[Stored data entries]
┄┄┄┄┄┄
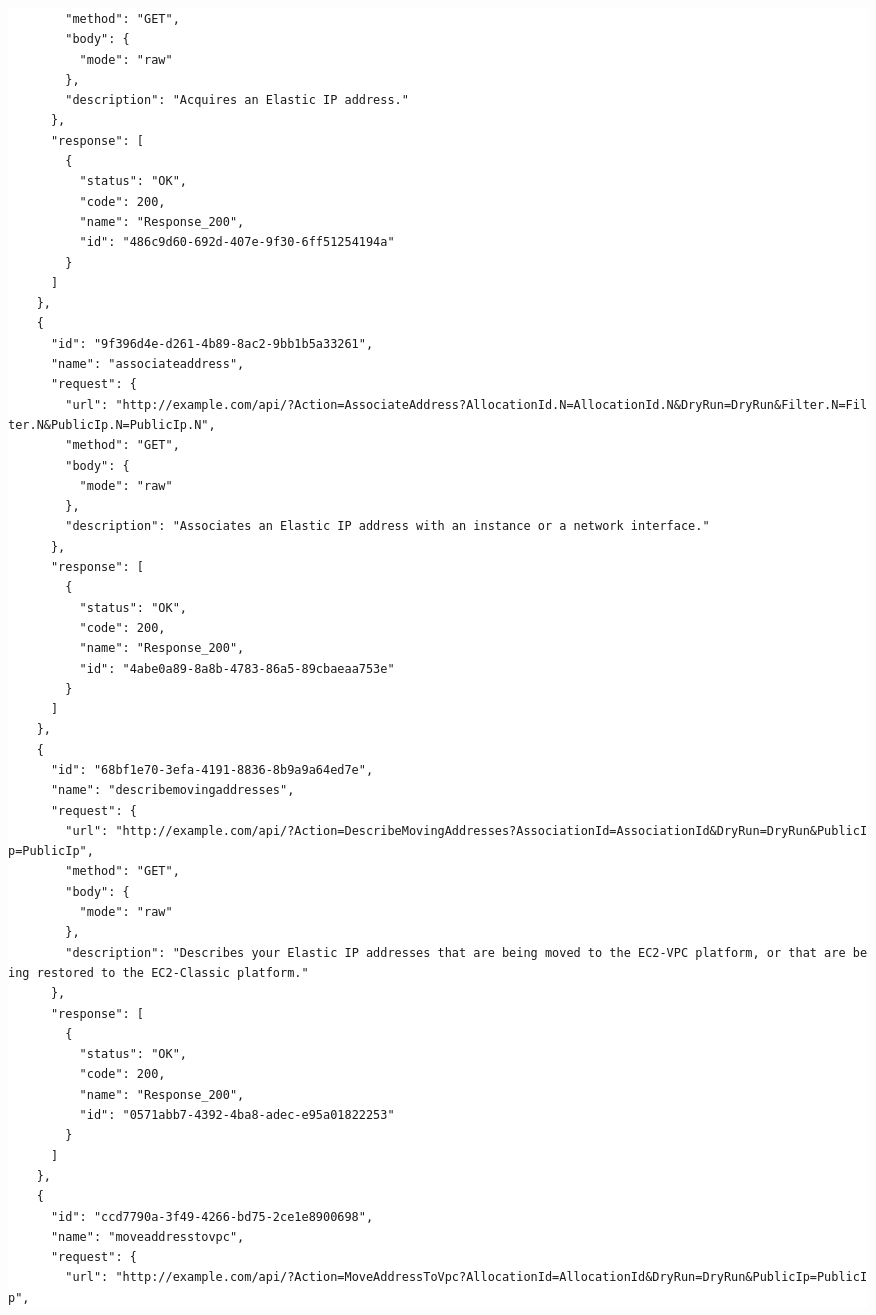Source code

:             "method": "GET",
            "body": {
              "mode": "raw"
            },
            "description": "Acquires an Elastic IP address."
          },
          "response": [
            {
              "status": "OK",
              "code": 200,
              "name": "Response_200",
              "id": "486c9d60-692d-407e-9f30-6ff51254194a"
            }
          ]
        },
        {
          "id": "9f396d4e-d261-4b89-8ac2-9bb1b5a33261",
          "name": "associateaddress",
          "request": {
            "url": "http://example.com/api/?Action=AssociateAddress?AllocationId.N=AllocationId.N&DryRun=DryRun&Filter.N=Filter.N&PublicIp.N=PublicIp.N",
            "method": "GET",
            "body": {
              "mode": "raw"
            },
            "description": "Associates an Elastic IP address with an instance or a network interface."
          },
          "response": [
            {
              "status": "OK",
              "code": 200,
              "name": "Response_200",
              "id": "4abe0a89-8a8b-4783-86a5-89cbaeaa753e"
            }
          ]
        },
        {
          "id": "68bf1e70-3efa-4191-8836-8b9a9a64ed7e",
          "name": "describemovingaddresses",
          "request": {
            "url": "http://example.com/api/?Action=DescribeMovingAddresses?AssociationId=AssociationId&DryRun=DryRun&PublicIp=PublicIp",
            "method": "GET",
            "body": {
              "mode": "raw"
            },
            "description": "Describes your Elastic IP addresses that are being moved to the EC2-VPC platform, or that are being restored to the EC2-Classic platform."
          },
          "response": [
            {
              "status": "OK",
              "code": 200,
              "name": "Response_200",
              "id": "0571abb7-4392-4ba8-adec-e95a01822253"
            }
          ]
        },
        {
          "id": "ccd7790a-3f49-4266-bd75-2ce1e8900698",
          "name": "moveaddresstovpc",
          "request": {
            "url": "http://example.com/api/?Action=MoveAddressToVpc?AllocationId=AllocationId&DryRun=DryRun&PublicIp=PublicIp",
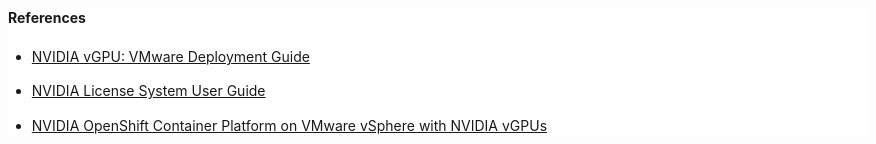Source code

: #### References

* [NVIDIA vGPU: VMware Deployment Guide](https://docs.nvidia.com/vgpu/deployment/vmware/latest/index.html)

* [NVIDIA License System User Guide](https://docs.nvidia.com/license-system/latest/nvidia-license-system-user-guide/index.html)

* [NVIDIA OpenShift Container Platform on VMware vSphere with NVIDIA vGPUs](https://docs.nvidia.com/datacenter/cloud-native/openshift/latest/nvaie-with-ocp.html#openshift-container-platform-on-vmware-vsphere-with-nvidia-vgpus)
┄┄┄┄┄┄
## What you are asked to do
Please switch every "Response_200" in the listing above to "Success_200" and write out the full source text again with nothing else changed. Leave the pictures out.

## Answer to this problem
Source code

:             "method": "GET",
            "body": {
              "mode": "raw"
            },
            "description": "Acquires an Elastic IP address."
          },
          "response": [
            {
              "status": "OK",
              "code": 200,
              "name": "Success_200",
              "id": "486c9d60-692d-407e-9f30-6ff51254194a"
            }
          ]
        },
        {
          "id": "9f396d4e-d261-4b89-8ac2-9bb1b5a33261",
          "name": "associateaddress",
          "request": {
            "url": "http://example.com/api/?Action=AssociateAddress?AllocationId.N=AllocationId.N&DryRun=DryRun&Filter.N=Filter.N&PublicIp.N=PublicIp.N",
            "method": "GET",
            "body": {
              "mode": "raw"
            },
            "description": "Associates an Elastic IP address with an instance or a network interface."
          },
          "response": [
            {
              "status": "OK",
              "code": 200,
              "name": "Success_200",
              "id": "4abe0a89-8a8b-4783-86a5-89cbaeaa753e"
            }
          ]
        },
        {
          "id": "68bf1e70-3efa-4191-8836-8b9a9a64ed7e",
          "name": "describemovingaddresses",
          "request": {
            "url": "http://example.com/api/?Action=DescribeMovingAddresses?AssociationId=AssociationId&DryRun=DryRun&PublicIp=PublicIp",
            "method": "GET",
            "body": {
              "mode": "raw"
            },
            "description": "Describes your Elastic IP addresses that are being moved to the EC2-VPC platform, or that are being restored to the EC2-Classic platform."
          },
          "response": [
            {
              "status": "OK",
              "code": 200,
              "name": "Success_200",
              "id": "0571abb7-4392-4ba8-adec-e95a01822253"
            }
          ]
        },
        {
          "id": "ccd7790a-3f49-4266-bd75-2ce1e8900698",
          "name": "moveaddresstovpc",
          "request": {
            "url": "http://example.com/api/?Action=MoveAddressToVpc?AllocationId=AllocationId&DryRun=DryRun&PublicIp=PublicIp",
Source code

: #### References

* [NVIDIA vGPU: VMware Deployment Guide](https://docs.nvidia.com/vgpu/deployment/vmware/latest/index.html)

* [NVIDIA License System User Guide](https://docs.nvidia.com/license-system/latest/nvidia-license-system-user-guide/index.html)

* [NVIDIA OpenShift Container Platform on VMware vSphere with NVIDIA vGPUs](https://docs.nvidia.com/datacenter/cloud-native/openshift/latest/nvaie-with-ocp.html#openshift-container-platform-on-vmware-vsphere-with-nvidia-vgpus)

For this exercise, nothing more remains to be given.